The shooting took place in northern Baghdad's Shaab neighborhood, known as a Shiite militia stronghold, as the driver was collecting employees to go to work at Rasheed bank, police said.

U.S. troops fired when the bus reached the U.S. roadblock and tried to drive through, killing four passengers &

including three women, police and hospital officials said.

In a statement, the American military said the driver was traveling on a street restricted to cars only, and failed to heed a warning shot. The U.S. statement said two people were killed and four wounded. A manager at Rasheed bank also said the shooting claimed two lives.

Abdul-Karim Khalaf, the Iraqi Interior Ministry spokesman, said a Finance Ministry bus came under fire, and one woman was killed and five passengers injured.

GOP: U.S. should rethink Iraq aid


Two Republican senators said that unless Iraqi Prime Minister Nouri al-Maliki makes more political progress by January, the U.S. should consider pulling political or financial support for his government.

The stern warnings, coming from Sens. Lindsey Graham and Saxby Chambliss Monday, are an indication that while GOP patience on the war has greatly increased this fall because of security gains made by the military, it isn't bottomless.

Chambliss, R-Ga., who traveled with Graham as part of a larger congressional delegation, said lawmakers might even call for al-Maliki's ouster if Baghdad didn't reach agreement on at least some of the major issues seen as key to tamping down sectarian violence.

"If we don't see positive results by the end of the year I think you'll probably see a strong message coming out of Congress calling for a change in administration," he said in a conference call with reporters.

Trent Lott resigns after 35-year career


In many ways, Mississippi Sen. Trent Lott is living proof that there can be second acts in politics.

Lott was ousted as Republican Senate leader in 2002 over controversial remarks, only to rebound last year, winning re-election to a fourth term and the party's No. 2 post.

There apparently will be no third act. Lott announced Monday he will leave a 35-year career in Congress, becoming the sixth Senate Republican this year to announce retirement.

Lott, 66, said he wants to spend more time with his family and to pursue other job opportunities, possibly teaching.
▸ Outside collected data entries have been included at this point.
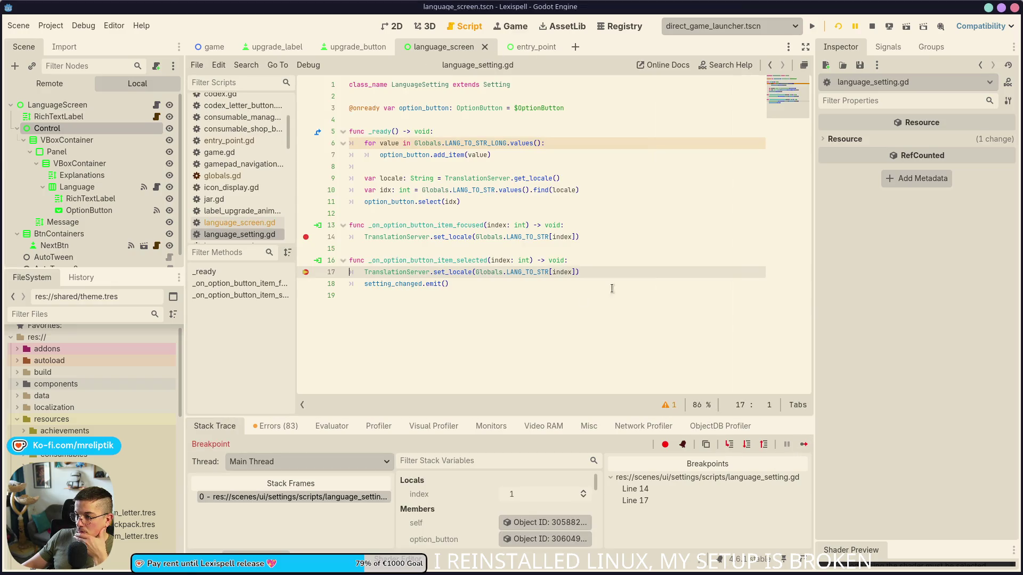
Relaunch the game, click SUIVANT through the onboarding pages to the French main menu, then stop it.
left_click(872, 26)
left_click(837, 26)
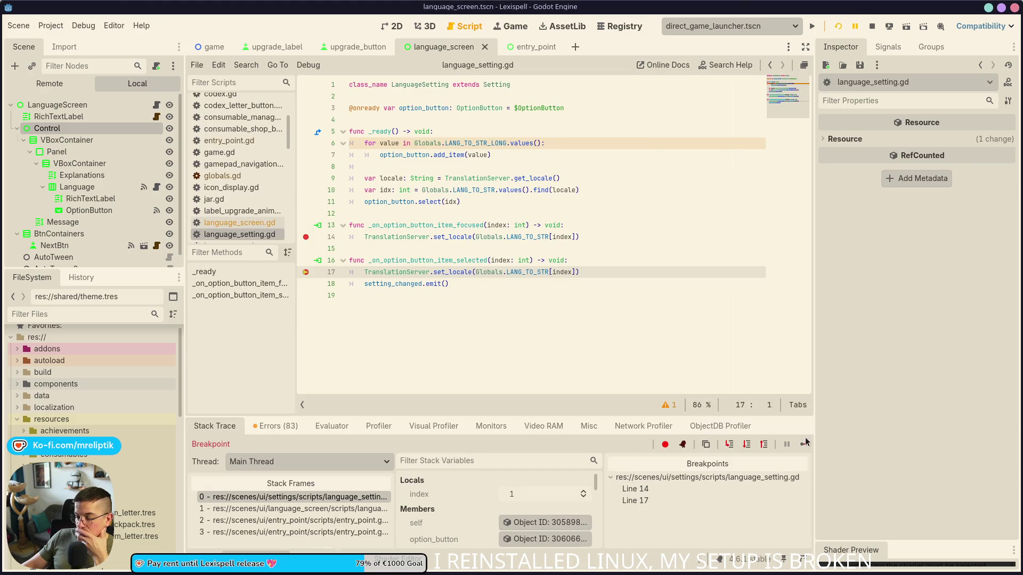
left_click(804, 446)
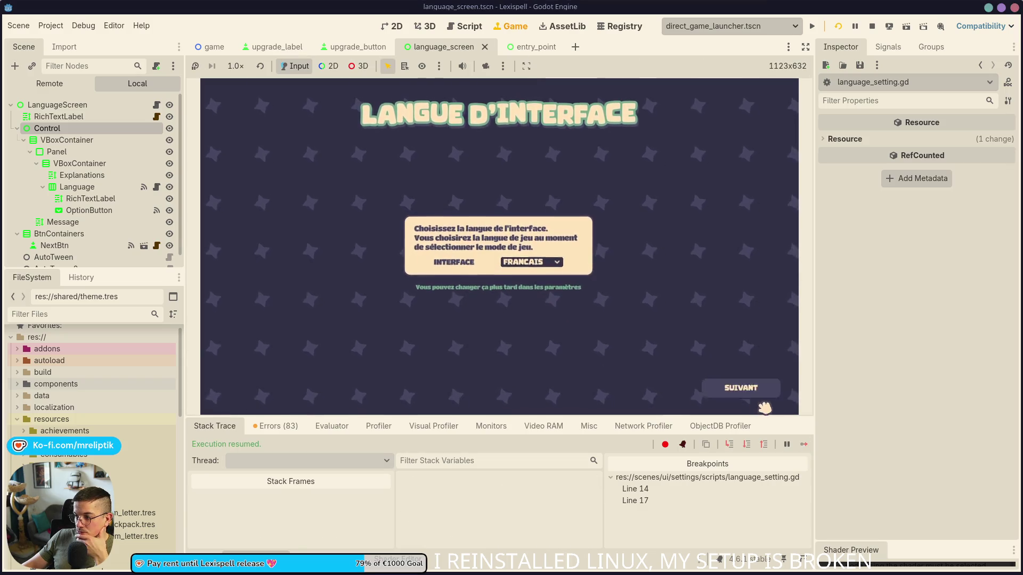
left_click(772, 389)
He ruled out any health concerns, but said it's time for a younger voice to represent Mississippi in the Senate.

"I don't know what the future holds for us," he said on behalf of himself and his wife Tricia. "A lot of options, hopefully, will be available."

Abu Dhabi invests $7.5 billion in Citigroup


Citigroup said late Monday that the Abu Dhabi Investment Authority will invest $7.5 billion in the nation's largest bank, offering needed capital to offset big losses from mortgages and other investments.
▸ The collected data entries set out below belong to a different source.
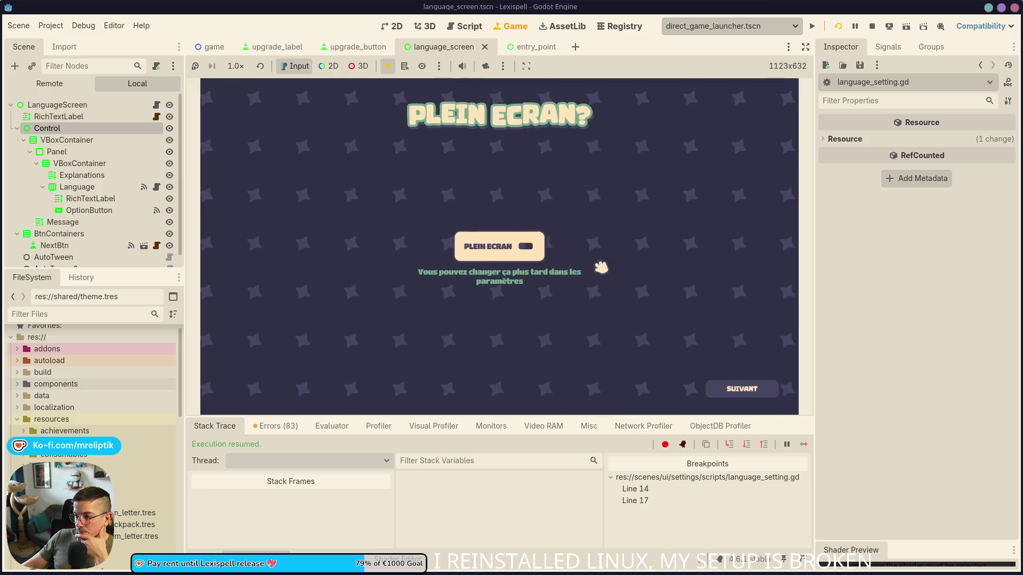
left_click(757, 388)
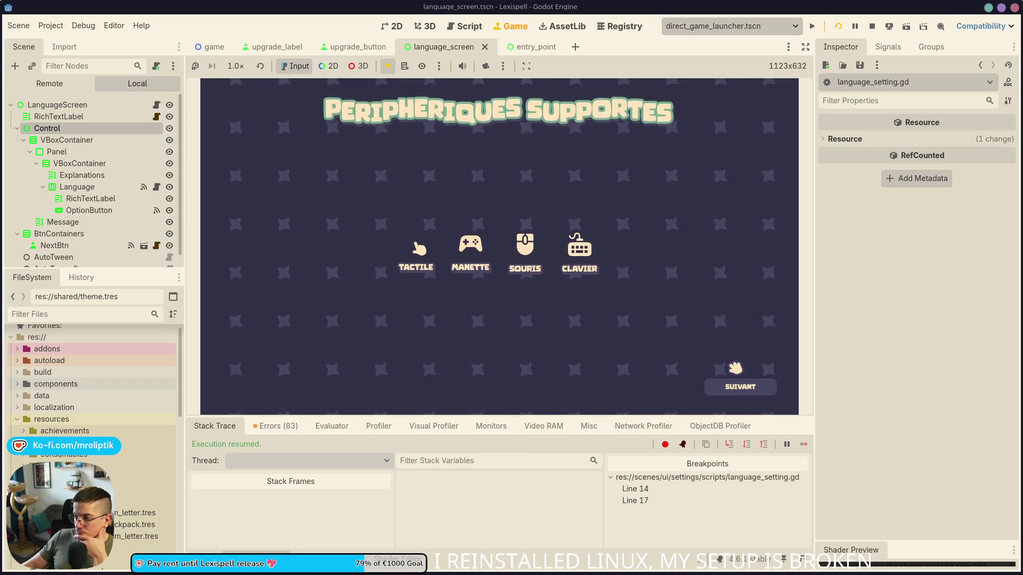
left_click(741, 387)
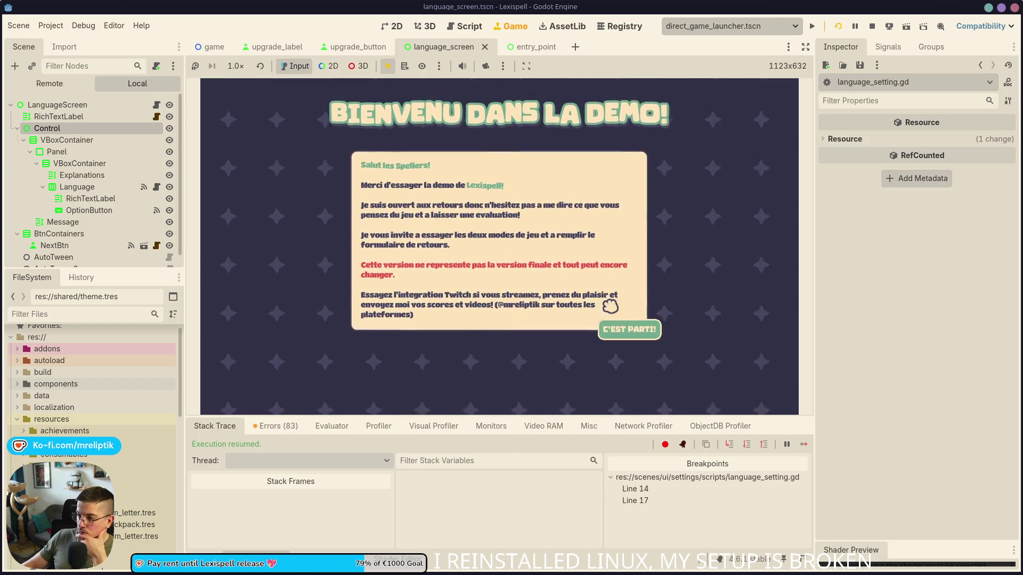
left_click(641, 329)
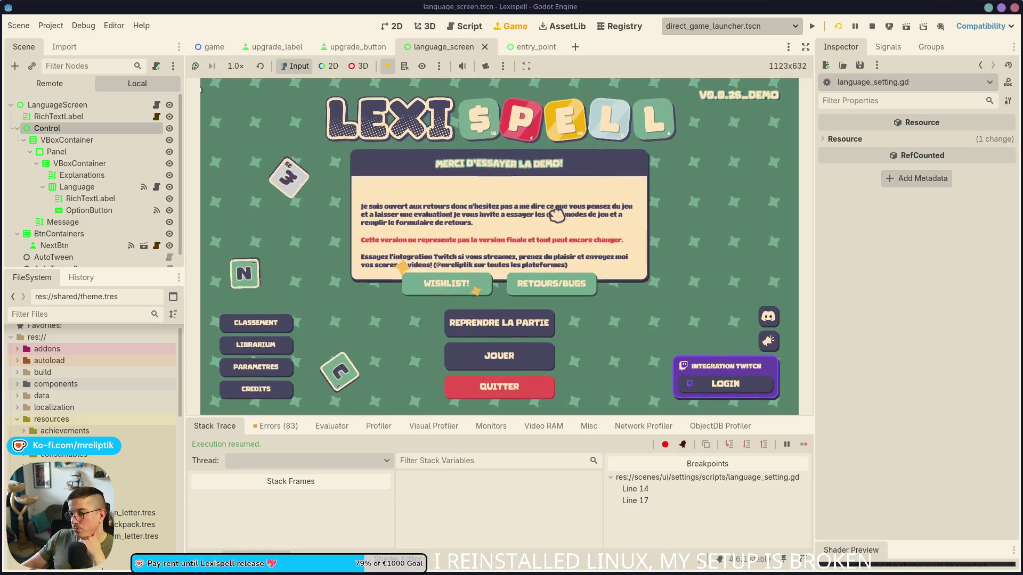
left_click(872, 27)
The cash from the sovereign investment fund of the Gulf Arab state, which has been a beneficiary of this year's surge in oil prices, will be convertible into no more than 4.9 percent of Citigroup Inc.'s equity. Citigroup characterized the investment as passive and said the fund will not be able to name any board members to the bank.

The Investment Authority would become one of Citi's largest shareholders.

The Abu Dhabi investment, which was expected to close within the next several days, will be considered Tier — capital for regulatory purposes, helping Citi reach its goal of returning to its target capital ratios in the first half of 2008, the bank said.

Citigroup's shares have lost about 45 percent of their value since the beginning of this year, wiping away $124 billion in market capitalization, as the drumbeat of bad news about its investment losses has mounted.